##### EXERCISE MATERIAL

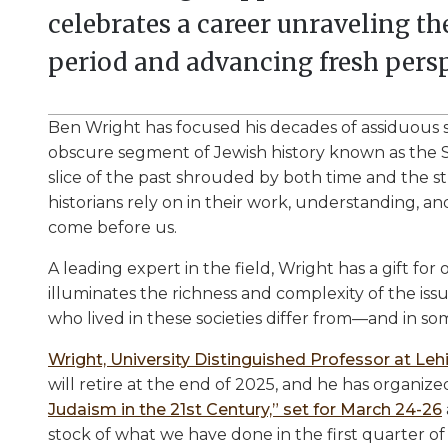
celebrates a career unraveling t
period and advancing fresh persp
Ben Wright has focused his decades of assiduous 
obscure segment of Jewish history known as the S
slice of the past shrouded by both time and the
historians rely on in their work, understanding, a
come before us.
A leading expert in the field, Wright has a gift for
illuminates the richness and complexity of the iss
who lived in these societies differ from—and in 
Wright, University Distinguished Professor at Lehi
will retire at the end of 2025, and he has organiz
Judaism in the 21st Century,” set for March 24-26
stock of what we have done in the first quarter of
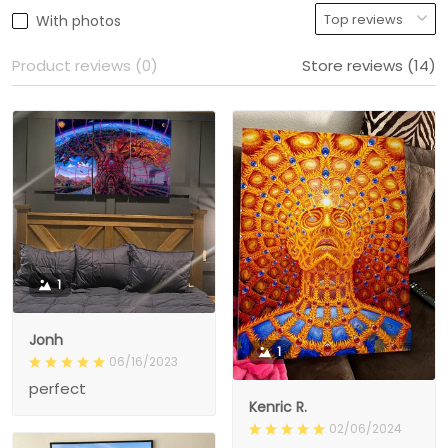
With photos
Product reviews (0)
Store reviews (14)
1
Jonh
1
06/16/2023
perfect
Kenric R.
02/06/2024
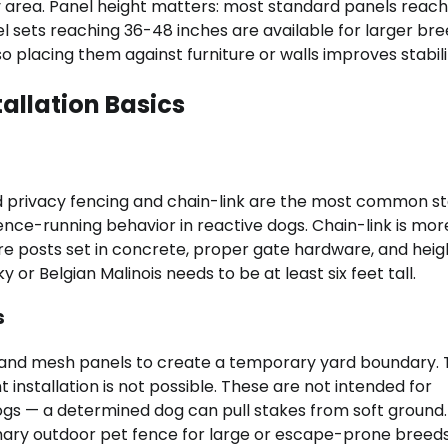
ay area. Panel height matters: most standard panels reac
nel sets reaching 36-48 inches are available for larger bre
o placing them against furniture or walls improves stabili
allation Basics
d privacy fencing and chain-link are the most common st
ence-running behavior in reactive dogs. Chain-link is mor
re posts set in concrete, proper gate hardware, and heig
or Belgian Malinois needs to be at least six feet tall.
s
 and mesh panels to create a temporary yard boundary.
installation is not possible. These are not intended for
gs — a determined dog can pull stakes from soft ground.
ary outdoor pet fence for large or escape-prone breeds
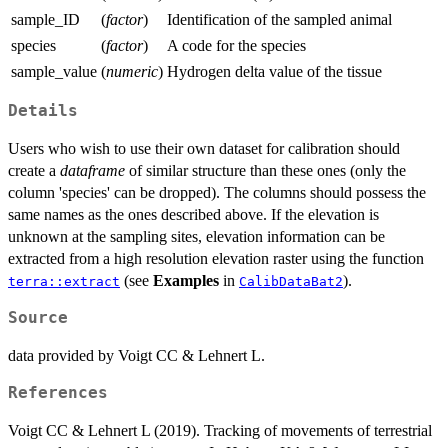
sample_ID
(
factor
)
Identification of the sampled animal
species
(
factor
)
A code for the species
sample_value
(
numeric
)
Hydrogen delta value of the tissue
Details
Users who wish to use their own dataset for calibration should
create a
dataframe
of similar structure than these ones (only the
column 'species' can be dropped). The columns should possess the
same names as the ones described above. If the elevation is
unknown at the sampling sites, elevation information can be
extracted from a high resolution elevation raster using the function
(see
Examples
in
).
terra::extract
CalibDataBat2
Source
data provided by Voigt CC & Lehnert L.
References
Voigt CC & Lehnert L (2019). Tracking of movements of terrestrial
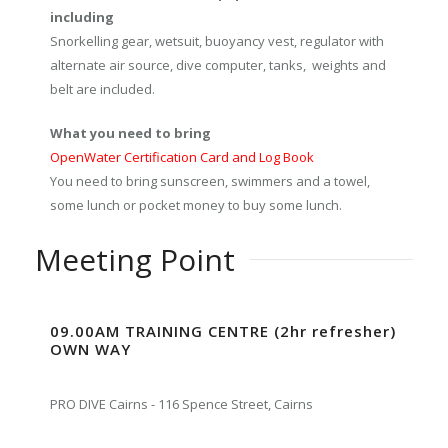
including
Snorkelling gear, wetsuit, buoyancy vest, regulator with
alternate air source, dive computer, tanks, weights and
belt are included.
What you need to bring
OpenWater Certification Card and Log Book
You need to bring sunscreen, swimmers and a towel,
some lunch or pocket money to buy some lunch.
Meeting Point
09.00AM TRAINING CENTRE (2hr refresher)
OWN WAY
PRO DIVE Cairns - 116 Spence Street, Cairns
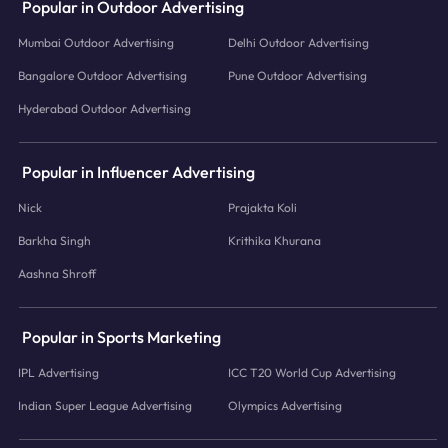
Popular in Outdoor Advertising
Mumbai Outdoor Advertising
Delhi Outdoor Advertising
Bangalore Outdoor Advertising
Pune Outdoor Advertising
Hyderabad Outdoor Advertising
Popular in Influencer Advertising
Nick
Prajakta Koli
Barkha Singh
Krithika Khurana
Aashna Shroff
Popular in Sports Marketing
IPL Advertising
ICC T20 World Cup Advertising
Indian Super League Advertising
Olympics Advertising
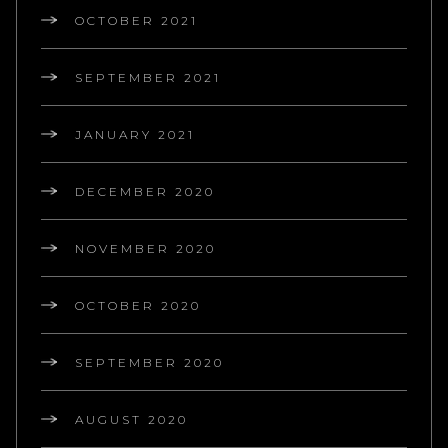
OCTOBER 2021
SEPTEMBER 2021
JANUARY 2021
DECEMBER 2020
NOVEMBER 2020
OCTOBER 2020
SEPTEMBER 2020
AUGUST 2020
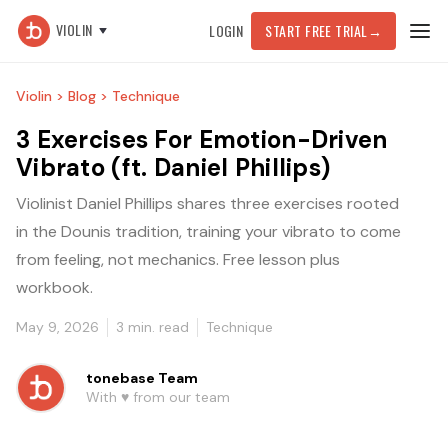
VIOLIN
LOGIN
START FREE TRIAL
→
Violin >
Blog >
Technique
3 Exercises For Emotion-Driven
Vibrato (ft. Daniel Phillips)
Violinist Daniel Phillips shares three exercises rooted
in the Dounis tradition, training your vibrato to come
from feeling, not mechanics. Free lesson plus
workbook.
May 9, 2026
3
min. read
Technique
tonebase Team
With ♥️ from our team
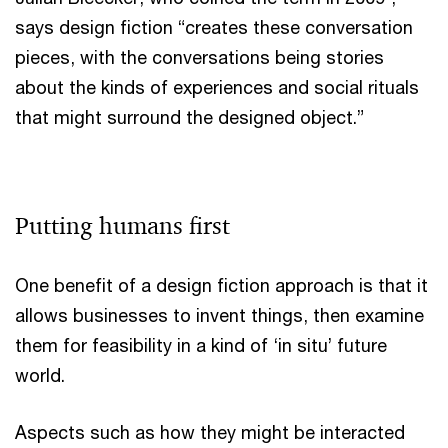
says design fiction “creates these conversation
pieces, with the conversations being stories
about the kinds of experiences and social rituals
that might surround the designed object.”
Putting humans first
One benefit of a design fiction approach is that it
allows businesses to invent things, then examine
them for feasibility in a kind of ‘in situ’ future
world.
Aspects such as how they might be interacted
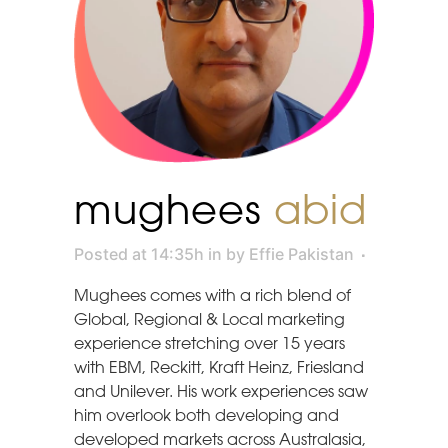
mughees
abid
Posted at 14:35h
in
by
Effie Pakistan
Mughees comes with a rich blend of
Global, Regional & Local marketing
experience stretching over 15 years
with EBM, Reckitt, Kraft Heinz, Friesland
and Unilever. His work experiences saw
him overlook both developing and
developed markets across Australasia,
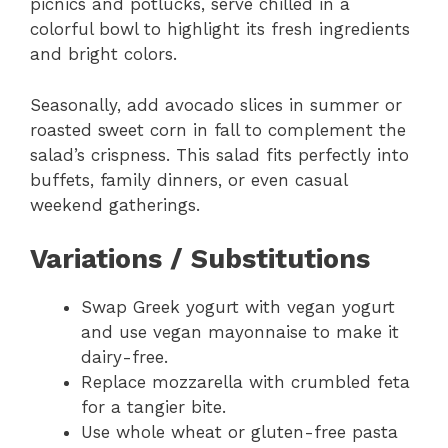
picnics and potlucks, serve chilled in a
colorful bowl to highlight its fresh ingredients
and bright colors.
Seasonally, add avocado slices in summer or
roasted sweet corn in fall to complement the
salad’s crispness. This salad fits perfectly into
buffets, family dinners, or even casual
weekend gatherings.
Variations / Substitutions
Swap Greek yogurt with vegan yogurt
and use vegan mayonnaise to make it
dairy-free.
Replace mozzarella with crumbled feta
for a tangier bite.
Use whole wheat or gluten-free pasta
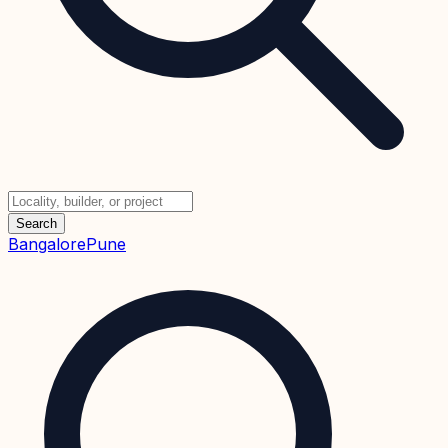
Search
Bangalore
Pune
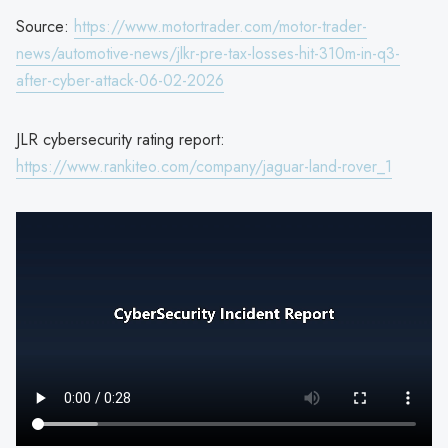
Source:
https://www.motortrader.com/motor-trader-
news/automotive-news/jlkr-pre-tax-losses-hit-310m-in-q3-
after-cyber-attack-06-02-2026
JLR cybersecurity rating report:
https://www.rankiteo.com/company/jaguar-land-rover_1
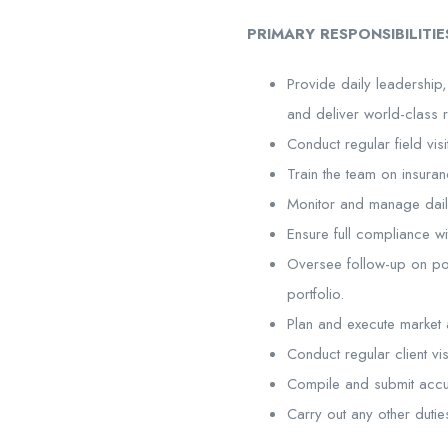
PRIMARY RESPONSIBILITIE
Provide daily leadershi
and deliver world-class re
Conduct regular field vi
Train the team on insur
Monitor and manage daily 
Ensure full compliance wi
Oversee follow-up on pol
portfolio.
Plan and execute market a
Conduct regular client vi
Compile and submit accu
Carry out any other dutie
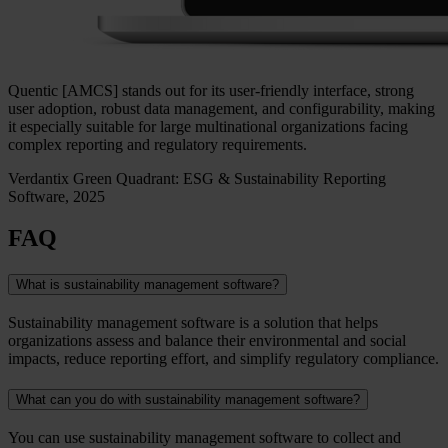
Quentic [AMCS] stands out for its user-friendly interface, strong
user adoption, robust data management, and configurability, making
it especially suitable for large multinational organizations facing
complex reporting and regulatory requirements.
Verdantix Green Quadrant: ESG & Sustainability Reporting
Software, 2025
FAQ
What is sustainability management software?
Sustainability management software is a solution that helps
organizations assess and balance their environmental and social
impacts, reduce reporting effort, and simplify regulatory compliance.
What can you do with sustainability management software?
You can use sustainability management software to collect and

##########

» YOUR ASSIGNMENT:
All the records need to be printed again exactly as written, though without their pictures.

» TASK RESULT:
celebrates a career unraveling t
period and advancing fresh persp
Ben Wright has focused his decades of assiduous 
obscure segment of Jewish history known as the S
slice of the past shrouded by both time and the
historians rely on in their work, understanding, a
come before us.
A leading expert in the field, Wright has a gift for
illuminates the richness and complexity of the iss
who lived in these societies differ from—and in 
Wright, University Distinguished Professor at Lehi
will retire at the end of 2025, and he has organiz
Judaism in the 21st Century,” set for March 24-26
stock of what we have done in the first quarter of
With photos
Product reviews (0)
Store reviews (14)
1
Jonh
1
06/16/2023
perfect
Kenric R.
02/06/2024
ay area. Panel height matters: most standard panels reac
nel sets reaching 36-48 inches are available for larger bre
o placing them against furniture or walls improves stabili
allation Basics
d privacy fencing and chain-link are the most common st
ence-running behavior in reactive dogs. Chain-link is mor
re posts set in concrete, proper gate hardware, and heig
or Belgian Malinois needs to be at least six feet tall.
s
 and mesh panels to create a temporary yard boundary.
installation is not possible. These are not intended for
gs — a determined dog can pull stakes from soft ground.
ary outdoor pet fence for large or escape-prone breeds
sample_ID
(
factor
)
Identification of the sampled animal
species
(
factor
)
A code for the species
sample_value
(
numeric
)
Hydrogen delta value of the tissue
Details
Users who wish to use their own dataset for calibration should
create a
dataframe
of similar structure than these ones (only the
column 'species' can be dropped). The columns should possess the
same names as the ones described above. If the elevation is
unknown at the sampling sites, elevation information can be
extracted from a high resolution elevation raster using the function
(see
Examples
in
).
terra::extract
CalibDataBat2
Source
data provided by Voigt CC & Lehnert L.
References
Voigt CC & Lehnert L (2019). Tracking of movements of terrestrial
including
Snorkelling gear, wetsuit, buoyancy vest, regulator with
alternate air source, dive computer, tanks, weights and
belt are included.
What you need to bring
OpenWater Certification Card and Log Book
You need to bring sunscreen, swimmers and a towel,
some lunch or pocket money to buy some lunch.
Meeting Point
09.00AM TRAINING CENTRE (2hr refresher)
OWN WAY
PRO DIVE Cairns - 116 Spence Street, Cairns
Popular in Outdoor Advertising
Mumbai Outdoor Advertising
Delhi Outdoor Advertising
Bangalore Outdoor Advertising
Pune Outdoor Advertising
Hyderabad Outdoor Advertising
Popular in Influencer Advertising
Nick
Prajakta Koli
Barkha Singh
Krithika Khurana
Aashna Shroff
Popular in Sports Marketing
IPL Advertising
ICC T20 World Cup Advertising
Indian Super League Advertising
Olympics Advertising
OCTOBER 2021
SEPTEMBER 2021
JANUARY 2021
DECEMBER 2020
NOVEMBER 2020
OCTOBER 2020
SEPTEMBER 2020
AUGUST 2020
VIOLIN
LOGIN
START FREE TRIAL
→
Violin >
Blog >
Technique
3 Exercises For Emotion-Driven
Vibrato (ft. Daniel Phillips)
Violinist Daniel Phillips shares three exercises rooted
in the Dounis tradition, training your vibrato to come
from feeling, not mechanics. Free lesson plus
workbook.
May 9, 2026
3
min. read
Technique
tonebase Team
With ♥️ from our team
says design fiction “creates these conversation
pieces, with the conversations being stories
about the kinds of experiences and social rituals
that might surround the designed object.”
Putting humans first
One benefit of a design fiction approach is that it
allows businesses to invent things, then examine
them for feasibility in a kind of ‘in situ’ future
world.
Aspects such as how they might be interacted
mughees
abid
Posted at 14:35h
in
by
Effie Pakistan
Mughees comes with a rich blend of
Global, Regional & Local marketing
experience stretching over 15 years
with EBM, Reckitt, Kraft Heinz, Friesland
and Unilever. His work experiences saw
him overlook both developing and
developed markets across Australasia,
picnics and potlucks, serve chilled in a
colorful bowl to highlight its fresh ingredients
and bright colors.
Seasonally, add avocado slices in summer or
roasted sweet corn in fall to complement the
salad’s crispness. This salad fits perfectly into
buffets, family dinners, or even casual
weekend gatherings.
Variations / Substitutions
Swap Greek yogurt with vegan yogurt
and use vegan mayonnaise to make it
dairy-free.
Replace mozzarella with crumbled feta
for a tangier bite.
Use whole wheat or gluten-free pasta
Search
Bangalore
Pune
Source:
https://www.motortrader.com/motor-trader-
news/automotive-news/jlkr-pre-tax-losses-hit-310m-in-q3-
after-cyber-attack-06-02-2026
JLR cybersecurity rating report:
https://www.rankiteo.com/company/jaguar-land-rover_1
PRIMARY RESPONSIBILITIE
Provide daily leadershi
and deliver world-class re
Conduct regular field vi
Train the team on insur
Monitor and manage daily 
Ensure full compliance wi
Oversee follow-up on pol
portfolio.
Plan and execute market a
Conduct regular client vi
Compile and submit accu
Carry out any other dutie
Quentic [AMCS] stands out for its user-friendly interface, strong
user adoption, robust data management, and configurability, making
it especially suitable for large multinational organizations facing
complex reporting and regulatory requirements.
Verdantix Green Quadrant: ESG & Sustainability Reporting
Software, 2025
FAQ
What is sustainability management software?
Sustainability management software is a solution that helps
organizations assess and balance their environmental and social
impacts, reduce reporting effort, and simplify regulatory compliance.
What can you do with sustainability management software?
You can use sustainability management software to collect and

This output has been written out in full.